William Wirt Hastings.
William Wirt Hastings. Speaking without disparagement of any other members of the Oklahoma delegation to Congress, it is doubtful if any one of the present congressmen is better fitted by long residence, active participation in affairs, and general ability and talent, to represent his particular district in the National Legislature than William Wirt Hastings, of Tahlequah. A lawyer by profession, Mr. Hastings for fully twenty years has been prominent as a representative of his people in their varied relations with the Department of Indian Affairs and Congress, and while he is thus so close to the life and spirit of the people whom he represents, Mr. Hastings is by no means a stranger in Washington, having gone there repeatedly on official business.
He was born December 31, 1866, in what is now Delaware County, Oklahoma, a son of Yell and Louisa J. (Stover) Hastings. His father was born in 1842 in Benton County, Arkansas, a son of William Hastings, who came of an old Tennessee family of English origin. The mother was born in what is now Delaware County, Oklahoma, and has spent all her life in practically that one locality. Her father, John Stover, was a native of Georgia, and married Charlotte Ward, who was a member of the Cherokee Trite, and from her William W. Hastings gained his Indian blood and citizenship. Mr. Hastings’ parents were married in 1864, and have ever since lived in what is now Delaware County. His father was a Confederate soldier, serving throughout the war, but aside from that his steady vocation has been that of farming.
Congressman Hastings grew up on a farm and had the wholesome environment of the country as an important early influence on his mind and character. He attended the Cherokee Tribal Schools and in 1884 graduated from the Cherokee Male Seminary at Tahlequah. He then entered Vanderbilt University at Nashville, Tennessee, first in the literary department and later as a student of law, and in 1889 was graduated LL. B. As a means of paying the expenses of his higher education he had already taught school, and afterwards continued the same work while getting established as a lawyer. After one year spent as principal teacher in the Cherokee Orphan Asylum, Mr.
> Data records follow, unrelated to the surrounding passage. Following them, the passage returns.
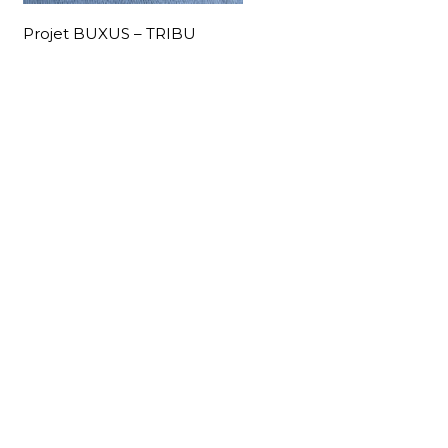
Projet BUXUS – TRIBU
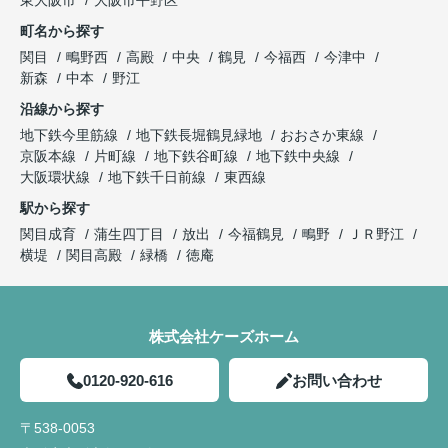
東大阪市
大阪市平野区
町名から探す
関目
鴫野西
高殿
中央
鶴見
今福西
今津中
新森
中本
野江
沿線から探す
地下鉄今里筋線
地下鉄長堀鶴見緑地
おおさか東線
京阪本線
片町線
地下鉄谷町線
地下鉄中央線
大阪環状線
地下鉄千日前線
東西線
駅から探す
関目成育
蒲生四丁目
放出
今福鶴見
鴫野
ＪＲ野江
横堤
関目高殿
緑橋
徳庵
株式会社ケーズホーム
0120-920-616
お問い合わせ
〒538-0053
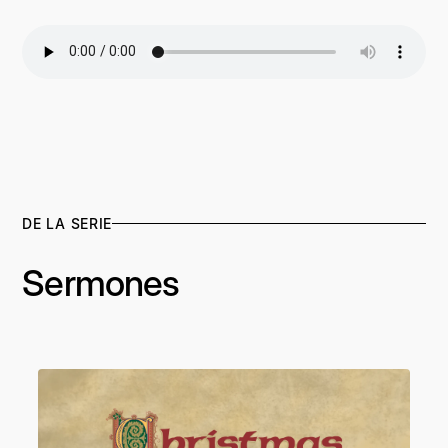
DE LA SERIE
Sermones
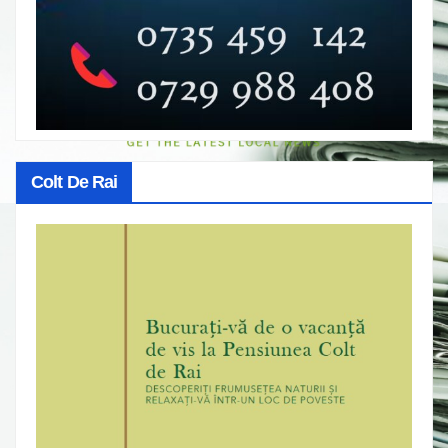
Colt De Rai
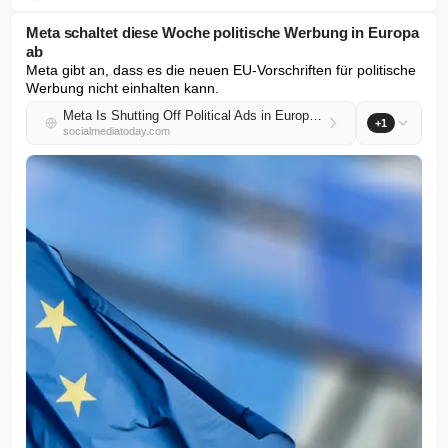
Meta schaltet diese Woche politische Werbung in Europa
ab
Meta gibt an, dass es die neuen EU-Vorschriften für politische 
Werbung nicht einhalten kann.
Meta Is Shutting Off Political Ads in Europe This Week
+1
socialmediatoday.com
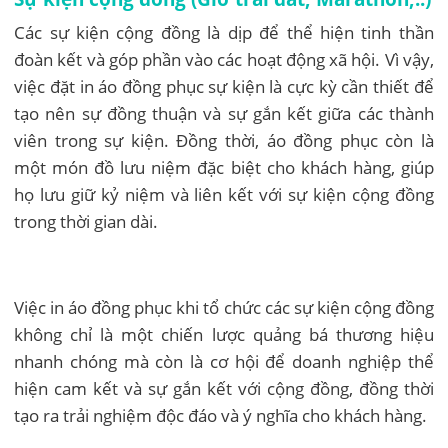
Các sự kiện cộng đồng là dịp để thể hiện tinh thần
đoàn kết và góp phần vào các hoạt động xã hội. Vì vậy,
việc đặt in áo đồng phục sự kiện là cực kỳ cần thiết để
tạo nên sự đồng thuận và sự gắn kết giữa các thành
viên trong sự kiện. Đồng thời, áo đồng phục còn là
một món đồ lưu niệm đặc biệt cho khách hàng, giúp
họ lưu giữ kỷ niệm và liên kết với sự kiện cộng đồng
trong thời gian dài.
Việc in áo đồng phục khi tổ chức các sự kiện cộng đồng
không chỉ là một chiến lược quảng bá thương hiệu
nhanh chóng mà còn là cơ hội để doanh nghiệp thể
hiện cam kết và sự gắn kết với cộng đồng, đồng thời
tạo ra trải nghiệm độc đáo và ý nghĩa cho khách hàng.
Hastings began the practice of law at Tahlequah in 1890, so that his professional career covers a period of a quarter of a century.
Since then official honors and responsibilities have come thick and fast, and have often left him no time to look after his private practice. In November, 1890, he was elected superintendent of schools for the Cherokee Nation and held that position one year. In November, 1891, he was appointed attorney general for the Cherokee Tribe, an office he held four years. His first experience in Washington came with his appointment in 1892 as one of the delegates to represent his nation at the national capital, and while there he assisted in ratifying Hie treaty on March 3, 1893, providing for the sale of what is known as the Cherokee Strip, which in the fall of the same year was opened to settlement and is now divided among a number of some of the finest and richest counties of Northwestern Oklahoma. Mr. Hastings was again a delegate from the Cherokee Nation to Washington in 1896, in 1899, and finally in 1905.
By Act of Congress March 3, 1893," the Dawes Commission was created and by Act of June 10, 1896, was given jurisdiction to hear applications for admission to citizenship in the five civilized tribes. Mr. Hastings was employed as one of the attorneys to represent before that commission the tribal interests of the Cherokees. As is well known, the powers of the Dawes Commission were enlarged and extended from year to year, until it became the chief instrument for the settlement of the many vexed problems and questions arising during the process of allotting the Indian lands and converting the civilized tribes to the relations of American citizens. For more than ten years Mr. Hastings was one of the chief representatives of the Cherokees in their negotiations with this body, and continued his duties in that capacity up to 1907, when the tribal rolls were completed. In January, 1906, Mr. Hastings was employed as national attorney for the Cherokees, the appointment being approved by the President of the United States. In this position he was in exclusive control of tribal interests before all Federal Courts and before Congress, and remained as national attorney until June 30, 1914. He had the handling of many important law suits in which the Cherokee Nation was involved, and the remarkable part of that record is that he never lost a single suit contested by him.
In practical politics Mr. Hastings has long been a leader in the democratic party in his section of the territory and state. In 1892 he presided over the first democratic convention of the Indian Territory, and has otherwise been active in party affairs, including service rendered as a delegate to the National Democratic convention in Baltimore in 1912, in which body he was one of the original Wilson delegates. In August, 1914, at the democratic primaries, he won the nomination for Congress from the Second Congressional District, and was regularly elected in November, 1914, and took his seat in the sixty-fourth Congress.
Fraternally Mr. Hastings is a thirty-second degree Scottish Rite Mason, also belongs to the Nobles of the Mystic Shrine, is a Knight of Pythias and a member of the Benevolent and Protective Order of Elks. His Greek Letter college fraternity is the Delta Tau Delta. His wife is a member of the Presbyterian Church and he gives his support to that denomination. On December 9, 189)5, Mr. Hastings married Miss Lulu Starr, daughter of Charles and Ruth (Adair) Starr. They are the parents of three children: Lucile Ahnawake, Mayme Starr and Lillian Adair Hastings.